Stored data entries
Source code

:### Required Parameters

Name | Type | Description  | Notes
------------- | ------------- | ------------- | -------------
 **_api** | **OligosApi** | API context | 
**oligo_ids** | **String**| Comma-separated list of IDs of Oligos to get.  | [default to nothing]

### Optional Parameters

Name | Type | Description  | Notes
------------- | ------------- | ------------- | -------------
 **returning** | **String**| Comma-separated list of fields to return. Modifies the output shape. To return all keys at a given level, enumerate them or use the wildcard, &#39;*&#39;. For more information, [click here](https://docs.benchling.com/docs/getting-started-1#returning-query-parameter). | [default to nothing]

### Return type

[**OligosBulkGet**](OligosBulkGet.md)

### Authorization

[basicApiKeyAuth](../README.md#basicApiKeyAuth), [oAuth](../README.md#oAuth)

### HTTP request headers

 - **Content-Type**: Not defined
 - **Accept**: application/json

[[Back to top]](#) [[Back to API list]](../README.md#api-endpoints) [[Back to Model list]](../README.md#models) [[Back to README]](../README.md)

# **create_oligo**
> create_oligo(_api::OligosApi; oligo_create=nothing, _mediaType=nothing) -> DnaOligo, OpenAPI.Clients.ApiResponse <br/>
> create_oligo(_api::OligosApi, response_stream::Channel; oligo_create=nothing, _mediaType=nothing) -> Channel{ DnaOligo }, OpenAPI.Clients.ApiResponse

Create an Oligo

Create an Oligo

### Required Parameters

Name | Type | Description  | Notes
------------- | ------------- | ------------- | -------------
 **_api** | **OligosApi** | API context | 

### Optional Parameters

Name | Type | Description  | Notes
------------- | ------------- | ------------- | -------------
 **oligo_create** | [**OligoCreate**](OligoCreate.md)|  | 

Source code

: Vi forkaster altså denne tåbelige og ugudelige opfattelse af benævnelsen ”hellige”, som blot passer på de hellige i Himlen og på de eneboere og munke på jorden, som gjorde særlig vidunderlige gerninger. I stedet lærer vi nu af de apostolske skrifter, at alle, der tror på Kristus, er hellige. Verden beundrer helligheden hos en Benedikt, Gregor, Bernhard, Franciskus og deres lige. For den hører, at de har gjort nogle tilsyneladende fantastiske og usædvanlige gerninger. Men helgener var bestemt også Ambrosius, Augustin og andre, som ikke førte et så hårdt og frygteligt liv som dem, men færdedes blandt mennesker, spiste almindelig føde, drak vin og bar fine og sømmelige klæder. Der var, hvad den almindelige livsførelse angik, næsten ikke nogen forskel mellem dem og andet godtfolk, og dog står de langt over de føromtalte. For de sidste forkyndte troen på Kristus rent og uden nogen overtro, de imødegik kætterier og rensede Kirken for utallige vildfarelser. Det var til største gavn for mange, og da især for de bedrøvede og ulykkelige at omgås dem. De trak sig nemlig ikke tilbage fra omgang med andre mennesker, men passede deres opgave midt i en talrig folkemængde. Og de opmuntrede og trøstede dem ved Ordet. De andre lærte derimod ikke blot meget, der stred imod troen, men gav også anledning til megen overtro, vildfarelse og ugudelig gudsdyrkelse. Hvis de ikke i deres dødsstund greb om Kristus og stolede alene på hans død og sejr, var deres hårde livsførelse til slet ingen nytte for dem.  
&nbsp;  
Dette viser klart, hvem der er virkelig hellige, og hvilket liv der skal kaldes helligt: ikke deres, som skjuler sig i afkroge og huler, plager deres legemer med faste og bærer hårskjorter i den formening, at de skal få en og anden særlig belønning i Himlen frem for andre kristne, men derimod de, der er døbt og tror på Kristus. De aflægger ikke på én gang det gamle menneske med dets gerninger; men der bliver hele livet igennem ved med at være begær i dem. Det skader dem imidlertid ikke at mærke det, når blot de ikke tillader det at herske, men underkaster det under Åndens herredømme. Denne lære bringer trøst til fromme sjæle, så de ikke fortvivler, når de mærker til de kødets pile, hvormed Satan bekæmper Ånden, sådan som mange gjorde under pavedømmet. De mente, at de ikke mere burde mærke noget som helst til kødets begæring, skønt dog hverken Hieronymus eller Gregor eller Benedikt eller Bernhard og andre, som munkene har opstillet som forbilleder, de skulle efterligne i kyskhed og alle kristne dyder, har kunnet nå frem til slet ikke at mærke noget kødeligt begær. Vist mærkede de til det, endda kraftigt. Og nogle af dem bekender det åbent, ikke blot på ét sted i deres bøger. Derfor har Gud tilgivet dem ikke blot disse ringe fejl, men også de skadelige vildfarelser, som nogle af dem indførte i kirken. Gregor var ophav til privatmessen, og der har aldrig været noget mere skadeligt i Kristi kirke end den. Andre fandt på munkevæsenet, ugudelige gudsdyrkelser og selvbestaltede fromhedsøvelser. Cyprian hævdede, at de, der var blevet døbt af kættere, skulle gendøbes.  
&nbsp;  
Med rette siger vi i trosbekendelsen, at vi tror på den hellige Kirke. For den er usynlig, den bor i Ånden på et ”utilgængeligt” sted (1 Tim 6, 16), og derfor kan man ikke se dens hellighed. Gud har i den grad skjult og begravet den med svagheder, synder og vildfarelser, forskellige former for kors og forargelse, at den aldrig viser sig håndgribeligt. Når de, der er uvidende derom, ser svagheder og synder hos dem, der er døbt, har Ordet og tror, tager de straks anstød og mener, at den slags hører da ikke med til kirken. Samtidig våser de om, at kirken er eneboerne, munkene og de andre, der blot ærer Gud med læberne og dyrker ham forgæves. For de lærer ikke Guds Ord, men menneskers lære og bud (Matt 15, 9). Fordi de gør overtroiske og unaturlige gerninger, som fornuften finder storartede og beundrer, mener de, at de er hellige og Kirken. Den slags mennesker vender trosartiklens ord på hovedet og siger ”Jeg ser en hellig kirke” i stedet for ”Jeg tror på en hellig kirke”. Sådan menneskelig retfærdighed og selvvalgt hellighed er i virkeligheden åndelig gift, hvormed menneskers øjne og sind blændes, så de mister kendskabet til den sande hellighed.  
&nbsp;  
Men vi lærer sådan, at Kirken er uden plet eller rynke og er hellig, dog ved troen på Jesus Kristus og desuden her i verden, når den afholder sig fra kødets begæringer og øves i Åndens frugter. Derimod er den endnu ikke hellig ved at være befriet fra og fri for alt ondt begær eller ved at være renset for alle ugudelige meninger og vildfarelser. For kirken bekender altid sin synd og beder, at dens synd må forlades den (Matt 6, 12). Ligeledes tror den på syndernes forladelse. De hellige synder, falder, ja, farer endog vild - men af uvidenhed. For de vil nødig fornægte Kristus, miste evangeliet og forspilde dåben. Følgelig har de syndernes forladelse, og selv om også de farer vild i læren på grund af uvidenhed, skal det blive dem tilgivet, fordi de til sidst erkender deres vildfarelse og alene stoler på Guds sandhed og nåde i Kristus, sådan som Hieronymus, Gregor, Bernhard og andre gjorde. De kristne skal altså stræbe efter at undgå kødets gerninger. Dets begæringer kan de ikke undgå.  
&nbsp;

Instruction » Return every line of the records above that contains the string "OpenAPI". Case counts.

Output of the task »
> create_oligo(_api::OligosApi; oligo_create=nothing, _mediaType=nothing) -> DnaOligo, OpenAPI.Clients.ApiResponse <br/>
> create_oligo(_api::OligosApi, response_stream::Channel; oligo_create=nothing, _mediaType=nothing) -> Channel{ DnaOligo }, OpenAPI.Clients.ApiResponse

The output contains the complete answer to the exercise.